PDA

View Full Version : Bots....again, maybe a solution



mjc
05-29-2001, 02:51 AM
Ixl,

Robots
robot.txt can exclude directories from being scanned.
The Robot will simply look for a "/robots.txt" URL on your site, where a site is defined as a HTTP server running on a particular host and port number. For example: http://w3.org/robots.txt

Also, remember that URL's are case sensitive, and "/robots.txt" must be all lower-case.

The "/robots.txt" file usually contains a record looking like this:

User-agent: *
Disallow: /cgi-bin/
Disallow: /tmp/
Disallow: /~joe/

In this example, three directories are excluded.

What you want to exclude depends on your server. Everything not explicitly disallowed is considered fair game to retrieve.
To exclude all robots from the entire server

User-agent: *
Disallow: /

To allow all robots complete access
User-agent: *
Disallow:

To exclude a single robot

User-agent: BadBot
Disallow: /

To allow a single robot

User-agent: WebCrawler
Disallow:

User-agent: *
Disallow: /

Picked it up here:Tips from Herb (http://webwi.de/data/web.htm)

------------------
mjc
Links list:Computer Links (http://www.fortunecity.com/skyscraper/highrise/11/index.htm)

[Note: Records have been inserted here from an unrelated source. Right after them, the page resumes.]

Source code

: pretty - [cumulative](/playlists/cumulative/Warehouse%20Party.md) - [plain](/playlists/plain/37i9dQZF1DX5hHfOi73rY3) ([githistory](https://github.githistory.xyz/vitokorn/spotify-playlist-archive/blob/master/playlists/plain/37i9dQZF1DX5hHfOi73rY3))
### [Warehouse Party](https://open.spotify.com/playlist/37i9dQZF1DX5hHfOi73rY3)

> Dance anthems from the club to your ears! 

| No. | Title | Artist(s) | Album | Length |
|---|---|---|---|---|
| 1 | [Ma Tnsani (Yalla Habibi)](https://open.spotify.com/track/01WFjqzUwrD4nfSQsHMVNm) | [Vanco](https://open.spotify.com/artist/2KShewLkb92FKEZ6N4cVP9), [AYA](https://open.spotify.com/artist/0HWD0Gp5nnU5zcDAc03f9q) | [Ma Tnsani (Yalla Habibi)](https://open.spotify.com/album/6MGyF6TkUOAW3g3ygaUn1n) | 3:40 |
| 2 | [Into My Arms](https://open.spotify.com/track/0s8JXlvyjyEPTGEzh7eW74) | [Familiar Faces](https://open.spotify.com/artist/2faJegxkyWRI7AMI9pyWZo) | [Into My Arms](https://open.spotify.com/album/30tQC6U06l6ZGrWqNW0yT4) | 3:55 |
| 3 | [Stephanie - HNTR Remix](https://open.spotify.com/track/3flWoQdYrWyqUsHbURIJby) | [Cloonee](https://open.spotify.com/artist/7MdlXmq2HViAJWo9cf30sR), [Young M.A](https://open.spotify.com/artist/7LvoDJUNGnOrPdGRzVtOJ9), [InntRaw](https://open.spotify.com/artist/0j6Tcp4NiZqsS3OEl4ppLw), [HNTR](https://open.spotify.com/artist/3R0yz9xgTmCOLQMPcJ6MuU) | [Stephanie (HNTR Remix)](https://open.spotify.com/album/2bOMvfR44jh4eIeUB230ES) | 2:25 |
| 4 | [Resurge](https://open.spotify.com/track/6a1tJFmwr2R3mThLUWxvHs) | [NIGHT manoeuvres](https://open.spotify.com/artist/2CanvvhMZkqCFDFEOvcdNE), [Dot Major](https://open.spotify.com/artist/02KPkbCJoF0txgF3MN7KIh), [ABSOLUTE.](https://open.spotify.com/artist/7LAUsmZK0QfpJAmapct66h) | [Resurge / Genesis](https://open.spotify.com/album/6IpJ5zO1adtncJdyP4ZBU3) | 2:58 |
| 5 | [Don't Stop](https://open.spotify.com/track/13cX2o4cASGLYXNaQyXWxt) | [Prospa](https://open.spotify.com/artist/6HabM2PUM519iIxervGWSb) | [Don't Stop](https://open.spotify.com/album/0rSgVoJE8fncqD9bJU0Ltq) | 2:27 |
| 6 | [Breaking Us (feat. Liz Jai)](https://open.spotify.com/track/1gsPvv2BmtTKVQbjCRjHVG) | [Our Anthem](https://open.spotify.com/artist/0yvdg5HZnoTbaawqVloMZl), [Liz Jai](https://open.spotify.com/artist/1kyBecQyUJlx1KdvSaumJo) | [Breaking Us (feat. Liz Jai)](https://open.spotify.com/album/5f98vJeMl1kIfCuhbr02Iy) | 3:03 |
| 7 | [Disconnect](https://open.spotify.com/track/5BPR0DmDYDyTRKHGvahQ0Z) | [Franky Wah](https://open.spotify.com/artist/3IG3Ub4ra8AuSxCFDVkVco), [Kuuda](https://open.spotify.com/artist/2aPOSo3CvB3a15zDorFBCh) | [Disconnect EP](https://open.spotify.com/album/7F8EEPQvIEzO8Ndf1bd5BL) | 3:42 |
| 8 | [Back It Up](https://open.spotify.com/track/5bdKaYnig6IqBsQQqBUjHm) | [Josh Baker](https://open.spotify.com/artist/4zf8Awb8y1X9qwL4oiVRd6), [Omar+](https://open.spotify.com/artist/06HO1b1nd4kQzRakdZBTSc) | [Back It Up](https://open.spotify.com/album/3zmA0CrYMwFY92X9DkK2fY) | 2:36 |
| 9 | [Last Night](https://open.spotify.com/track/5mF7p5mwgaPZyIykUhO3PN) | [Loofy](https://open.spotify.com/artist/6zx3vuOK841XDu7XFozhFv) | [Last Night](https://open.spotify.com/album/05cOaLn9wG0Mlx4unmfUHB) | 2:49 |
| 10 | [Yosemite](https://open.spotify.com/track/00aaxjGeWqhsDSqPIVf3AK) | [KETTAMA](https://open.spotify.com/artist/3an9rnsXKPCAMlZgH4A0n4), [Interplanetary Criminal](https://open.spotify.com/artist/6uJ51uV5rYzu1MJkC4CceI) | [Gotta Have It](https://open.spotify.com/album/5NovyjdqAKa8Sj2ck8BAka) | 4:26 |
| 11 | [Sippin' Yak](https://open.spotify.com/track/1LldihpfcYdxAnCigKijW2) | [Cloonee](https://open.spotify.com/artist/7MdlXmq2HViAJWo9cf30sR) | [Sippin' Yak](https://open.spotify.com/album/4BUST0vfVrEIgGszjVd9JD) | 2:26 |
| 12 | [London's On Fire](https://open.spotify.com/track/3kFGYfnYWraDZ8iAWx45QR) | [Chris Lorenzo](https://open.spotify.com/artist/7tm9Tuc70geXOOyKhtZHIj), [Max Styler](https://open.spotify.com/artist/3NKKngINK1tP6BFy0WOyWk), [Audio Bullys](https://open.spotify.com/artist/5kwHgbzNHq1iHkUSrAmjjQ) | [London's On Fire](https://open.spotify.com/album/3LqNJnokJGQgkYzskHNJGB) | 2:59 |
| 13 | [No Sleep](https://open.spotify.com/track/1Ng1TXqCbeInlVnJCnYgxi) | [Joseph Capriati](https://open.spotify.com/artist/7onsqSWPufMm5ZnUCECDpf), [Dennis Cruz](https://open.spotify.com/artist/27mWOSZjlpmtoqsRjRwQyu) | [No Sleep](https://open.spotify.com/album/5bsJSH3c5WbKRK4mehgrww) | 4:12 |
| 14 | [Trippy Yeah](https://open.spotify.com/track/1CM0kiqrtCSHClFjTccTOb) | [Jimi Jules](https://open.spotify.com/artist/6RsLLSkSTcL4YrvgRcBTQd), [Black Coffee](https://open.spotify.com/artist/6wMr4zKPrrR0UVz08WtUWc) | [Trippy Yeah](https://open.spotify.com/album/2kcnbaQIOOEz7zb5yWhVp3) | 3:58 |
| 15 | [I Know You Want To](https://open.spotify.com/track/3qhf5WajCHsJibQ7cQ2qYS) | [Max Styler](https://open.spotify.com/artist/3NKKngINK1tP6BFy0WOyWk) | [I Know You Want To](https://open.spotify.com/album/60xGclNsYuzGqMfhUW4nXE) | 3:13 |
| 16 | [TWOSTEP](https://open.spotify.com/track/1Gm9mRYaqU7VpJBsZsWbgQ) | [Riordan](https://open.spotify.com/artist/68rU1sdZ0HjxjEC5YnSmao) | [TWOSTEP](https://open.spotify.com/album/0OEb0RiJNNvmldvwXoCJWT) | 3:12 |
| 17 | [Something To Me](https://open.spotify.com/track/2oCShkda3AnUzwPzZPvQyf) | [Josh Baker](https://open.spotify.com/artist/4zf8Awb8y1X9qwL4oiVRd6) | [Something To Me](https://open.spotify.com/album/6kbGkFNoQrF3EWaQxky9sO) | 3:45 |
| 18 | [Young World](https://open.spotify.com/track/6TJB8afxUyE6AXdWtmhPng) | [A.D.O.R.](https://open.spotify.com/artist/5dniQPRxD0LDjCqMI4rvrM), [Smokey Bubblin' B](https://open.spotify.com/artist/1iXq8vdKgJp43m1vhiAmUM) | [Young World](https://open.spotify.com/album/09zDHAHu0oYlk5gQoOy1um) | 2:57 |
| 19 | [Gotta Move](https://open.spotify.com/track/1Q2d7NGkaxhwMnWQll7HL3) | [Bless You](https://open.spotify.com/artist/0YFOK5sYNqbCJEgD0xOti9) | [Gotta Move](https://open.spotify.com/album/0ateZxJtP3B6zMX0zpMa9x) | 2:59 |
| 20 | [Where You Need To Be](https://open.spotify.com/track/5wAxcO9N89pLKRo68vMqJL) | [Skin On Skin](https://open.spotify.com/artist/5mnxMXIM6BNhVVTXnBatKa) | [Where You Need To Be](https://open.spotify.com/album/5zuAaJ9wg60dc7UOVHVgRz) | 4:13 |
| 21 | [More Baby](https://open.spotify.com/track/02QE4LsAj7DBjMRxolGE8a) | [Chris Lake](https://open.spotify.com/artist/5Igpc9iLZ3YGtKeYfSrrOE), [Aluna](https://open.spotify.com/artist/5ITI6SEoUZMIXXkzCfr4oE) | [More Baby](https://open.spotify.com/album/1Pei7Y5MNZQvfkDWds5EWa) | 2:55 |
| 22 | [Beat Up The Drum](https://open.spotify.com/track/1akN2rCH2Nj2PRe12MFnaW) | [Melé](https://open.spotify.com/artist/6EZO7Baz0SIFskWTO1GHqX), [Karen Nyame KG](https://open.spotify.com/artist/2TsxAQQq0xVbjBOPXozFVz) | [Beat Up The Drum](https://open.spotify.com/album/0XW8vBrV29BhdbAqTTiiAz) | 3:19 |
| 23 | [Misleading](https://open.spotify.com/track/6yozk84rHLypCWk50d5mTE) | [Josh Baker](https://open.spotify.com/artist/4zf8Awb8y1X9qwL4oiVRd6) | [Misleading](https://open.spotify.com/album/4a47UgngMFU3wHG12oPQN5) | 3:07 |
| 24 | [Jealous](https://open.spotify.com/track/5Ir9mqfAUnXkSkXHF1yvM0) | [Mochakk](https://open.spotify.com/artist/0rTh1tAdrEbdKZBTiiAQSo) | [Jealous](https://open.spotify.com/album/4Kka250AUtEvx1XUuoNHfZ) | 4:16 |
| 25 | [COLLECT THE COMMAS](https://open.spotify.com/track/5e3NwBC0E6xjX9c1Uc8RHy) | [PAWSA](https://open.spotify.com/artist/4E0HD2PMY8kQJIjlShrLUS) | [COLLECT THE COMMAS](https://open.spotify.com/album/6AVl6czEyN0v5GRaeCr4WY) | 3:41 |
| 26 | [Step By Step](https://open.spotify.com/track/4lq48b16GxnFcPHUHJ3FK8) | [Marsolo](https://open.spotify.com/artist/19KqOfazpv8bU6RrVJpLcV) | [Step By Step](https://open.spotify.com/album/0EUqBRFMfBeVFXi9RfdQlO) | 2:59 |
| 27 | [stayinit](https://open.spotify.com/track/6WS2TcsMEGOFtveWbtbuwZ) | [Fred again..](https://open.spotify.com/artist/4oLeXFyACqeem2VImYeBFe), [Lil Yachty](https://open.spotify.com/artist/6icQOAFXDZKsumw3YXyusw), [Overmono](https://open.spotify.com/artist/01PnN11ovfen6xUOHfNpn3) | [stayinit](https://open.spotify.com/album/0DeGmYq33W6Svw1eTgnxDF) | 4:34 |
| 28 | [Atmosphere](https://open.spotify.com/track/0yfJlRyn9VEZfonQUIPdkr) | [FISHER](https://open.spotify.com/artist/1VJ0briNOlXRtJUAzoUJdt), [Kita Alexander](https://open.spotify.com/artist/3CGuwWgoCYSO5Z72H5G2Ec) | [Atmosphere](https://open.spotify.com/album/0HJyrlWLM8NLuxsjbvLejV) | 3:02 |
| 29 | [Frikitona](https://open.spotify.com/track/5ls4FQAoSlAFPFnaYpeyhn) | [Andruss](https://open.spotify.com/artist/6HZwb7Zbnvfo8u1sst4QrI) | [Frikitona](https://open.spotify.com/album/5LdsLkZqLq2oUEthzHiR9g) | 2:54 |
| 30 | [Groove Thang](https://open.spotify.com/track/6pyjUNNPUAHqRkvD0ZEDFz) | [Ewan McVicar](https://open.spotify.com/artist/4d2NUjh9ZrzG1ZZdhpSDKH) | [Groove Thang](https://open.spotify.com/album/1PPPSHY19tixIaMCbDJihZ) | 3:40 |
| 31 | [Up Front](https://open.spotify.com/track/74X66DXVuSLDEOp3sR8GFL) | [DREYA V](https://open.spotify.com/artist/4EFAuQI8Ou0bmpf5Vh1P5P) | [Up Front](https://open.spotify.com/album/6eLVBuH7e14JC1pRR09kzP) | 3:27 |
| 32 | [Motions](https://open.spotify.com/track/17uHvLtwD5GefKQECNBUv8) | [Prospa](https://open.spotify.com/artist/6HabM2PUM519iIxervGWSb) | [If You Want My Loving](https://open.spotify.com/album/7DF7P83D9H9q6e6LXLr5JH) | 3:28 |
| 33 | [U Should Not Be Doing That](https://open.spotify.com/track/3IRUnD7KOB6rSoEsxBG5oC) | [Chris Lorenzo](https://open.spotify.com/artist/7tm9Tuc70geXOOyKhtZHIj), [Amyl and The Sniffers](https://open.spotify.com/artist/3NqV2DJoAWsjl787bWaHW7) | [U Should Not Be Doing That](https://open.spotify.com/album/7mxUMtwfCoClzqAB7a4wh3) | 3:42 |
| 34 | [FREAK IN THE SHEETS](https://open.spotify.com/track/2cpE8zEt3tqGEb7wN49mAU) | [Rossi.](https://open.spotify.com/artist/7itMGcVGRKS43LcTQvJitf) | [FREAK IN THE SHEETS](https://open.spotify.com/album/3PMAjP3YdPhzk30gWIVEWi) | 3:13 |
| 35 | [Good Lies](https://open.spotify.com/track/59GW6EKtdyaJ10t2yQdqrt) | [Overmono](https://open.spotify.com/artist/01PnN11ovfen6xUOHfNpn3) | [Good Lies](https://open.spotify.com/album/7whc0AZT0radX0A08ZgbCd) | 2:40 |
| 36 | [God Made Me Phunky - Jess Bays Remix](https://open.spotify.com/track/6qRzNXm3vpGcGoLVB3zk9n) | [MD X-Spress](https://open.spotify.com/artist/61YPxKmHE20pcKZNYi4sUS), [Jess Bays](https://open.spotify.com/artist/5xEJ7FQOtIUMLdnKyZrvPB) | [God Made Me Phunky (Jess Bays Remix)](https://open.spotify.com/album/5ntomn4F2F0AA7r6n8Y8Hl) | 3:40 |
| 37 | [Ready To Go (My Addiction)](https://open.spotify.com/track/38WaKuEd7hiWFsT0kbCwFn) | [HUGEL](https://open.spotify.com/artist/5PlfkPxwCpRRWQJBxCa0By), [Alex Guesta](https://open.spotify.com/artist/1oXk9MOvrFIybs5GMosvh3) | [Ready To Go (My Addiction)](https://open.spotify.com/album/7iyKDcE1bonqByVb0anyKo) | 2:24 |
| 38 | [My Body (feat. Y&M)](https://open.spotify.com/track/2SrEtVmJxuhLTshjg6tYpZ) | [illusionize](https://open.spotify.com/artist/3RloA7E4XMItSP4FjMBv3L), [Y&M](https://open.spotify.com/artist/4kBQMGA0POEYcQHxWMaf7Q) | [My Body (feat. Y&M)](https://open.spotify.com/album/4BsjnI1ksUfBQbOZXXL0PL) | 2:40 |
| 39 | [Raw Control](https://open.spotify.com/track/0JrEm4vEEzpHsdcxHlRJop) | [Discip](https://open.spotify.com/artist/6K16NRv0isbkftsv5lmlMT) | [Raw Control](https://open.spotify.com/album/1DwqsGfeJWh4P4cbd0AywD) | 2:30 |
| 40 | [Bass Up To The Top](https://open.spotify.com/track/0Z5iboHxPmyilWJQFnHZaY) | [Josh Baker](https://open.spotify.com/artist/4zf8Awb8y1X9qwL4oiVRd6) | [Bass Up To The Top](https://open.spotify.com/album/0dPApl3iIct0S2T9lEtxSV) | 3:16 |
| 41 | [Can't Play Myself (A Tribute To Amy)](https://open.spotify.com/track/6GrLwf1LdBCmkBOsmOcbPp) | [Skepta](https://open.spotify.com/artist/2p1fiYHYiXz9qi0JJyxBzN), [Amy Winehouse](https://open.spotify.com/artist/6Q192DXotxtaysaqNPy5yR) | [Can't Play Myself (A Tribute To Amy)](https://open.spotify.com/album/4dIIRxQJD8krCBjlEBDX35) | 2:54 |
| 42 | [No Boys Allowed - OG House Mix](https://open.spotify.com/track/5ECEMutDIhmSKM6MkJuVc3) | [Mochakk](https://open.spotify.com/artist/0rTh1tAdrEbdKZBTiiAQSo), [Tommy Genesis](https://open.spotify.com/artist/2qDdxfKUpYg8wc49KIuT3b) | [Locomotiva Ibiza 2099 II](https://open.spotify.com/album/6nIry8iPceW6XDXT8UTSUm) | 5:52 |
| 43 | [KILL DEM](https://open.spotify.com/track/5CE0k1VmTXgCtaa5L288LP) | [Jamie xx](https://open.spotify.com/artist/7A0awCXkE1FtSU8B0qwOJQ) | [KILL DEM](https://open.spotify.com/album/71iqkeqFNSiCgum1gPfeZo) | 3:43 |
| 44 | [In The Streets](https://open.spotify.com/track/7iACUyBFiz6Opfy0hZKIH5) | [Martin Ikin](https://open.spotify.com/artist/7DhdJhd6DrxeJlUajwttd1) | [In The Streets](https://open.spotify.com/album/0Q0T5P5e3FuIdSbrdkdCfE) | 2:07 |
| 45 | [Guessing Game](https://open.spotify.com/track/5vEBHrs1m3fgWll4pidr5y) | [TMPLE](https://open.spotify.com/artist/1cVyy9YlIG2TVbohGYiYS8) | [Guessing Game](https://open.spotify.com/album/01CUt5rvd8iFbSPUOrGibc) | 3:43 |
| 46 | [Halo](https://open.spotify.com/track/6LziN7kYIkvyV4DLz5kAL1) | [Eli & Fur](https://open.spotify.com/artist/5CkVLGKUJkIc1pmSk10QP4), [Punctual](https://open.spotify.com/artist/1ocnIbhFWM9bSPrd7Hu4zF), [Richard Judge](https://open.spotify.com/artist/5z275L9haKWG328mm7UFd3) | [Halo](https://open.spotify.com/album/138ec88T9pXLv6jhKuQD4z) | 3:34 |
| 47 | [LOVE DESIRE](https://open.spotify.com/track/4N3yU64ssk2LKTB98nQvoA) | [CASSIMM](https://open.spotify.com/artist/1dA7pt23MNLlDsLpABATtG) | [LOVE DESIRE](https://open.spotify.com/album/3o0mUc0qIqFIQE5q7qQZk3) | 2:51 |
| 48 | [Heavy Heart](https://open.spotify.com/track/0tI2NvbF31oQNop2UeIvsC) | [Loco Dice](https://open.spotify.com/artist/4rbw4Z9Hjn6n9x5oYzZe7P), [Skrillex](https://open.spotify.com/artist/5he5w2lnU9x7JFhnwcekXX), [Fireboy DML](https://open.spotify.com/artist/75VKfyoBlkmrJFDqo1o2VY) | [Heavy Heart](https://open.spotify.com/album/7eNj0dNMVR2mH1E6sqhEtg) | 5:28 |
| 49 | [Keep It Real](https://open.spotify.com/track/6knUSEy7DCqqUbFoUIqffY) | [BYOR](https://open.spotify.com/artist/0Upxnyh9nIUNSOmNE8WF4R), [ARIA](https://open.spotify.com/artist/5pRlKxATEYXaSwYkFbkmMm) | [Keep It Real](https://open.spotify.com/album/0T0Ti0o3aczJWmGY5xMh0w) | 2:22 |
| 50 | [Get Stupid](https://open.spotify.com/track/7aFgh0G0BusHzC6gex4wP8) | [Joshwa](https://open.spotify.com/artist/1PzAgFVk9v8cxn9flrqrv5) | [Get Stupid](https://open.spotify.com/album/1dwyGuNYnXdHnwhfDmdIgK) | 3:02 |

Celts are the men that heaven made mad, For all their battles are merry and their songs are all sad.

Charles Kozierok
05-29-2001, 10:10 AM
Thanks for the suggestion, but I've had a robots.txt file for some time. The problem is that the poorly-behaved robots just ignore it; it's a voluntary standard.

------------------
Charles M. Kozierok
Webslave, The PC Guide (http://www.PCGuide.com)
Comprehensive PC Reference, Troubleshooting, Optimization and Buyer's Guides...
Note: Please reply to my forum postings here on the forums. Thanks.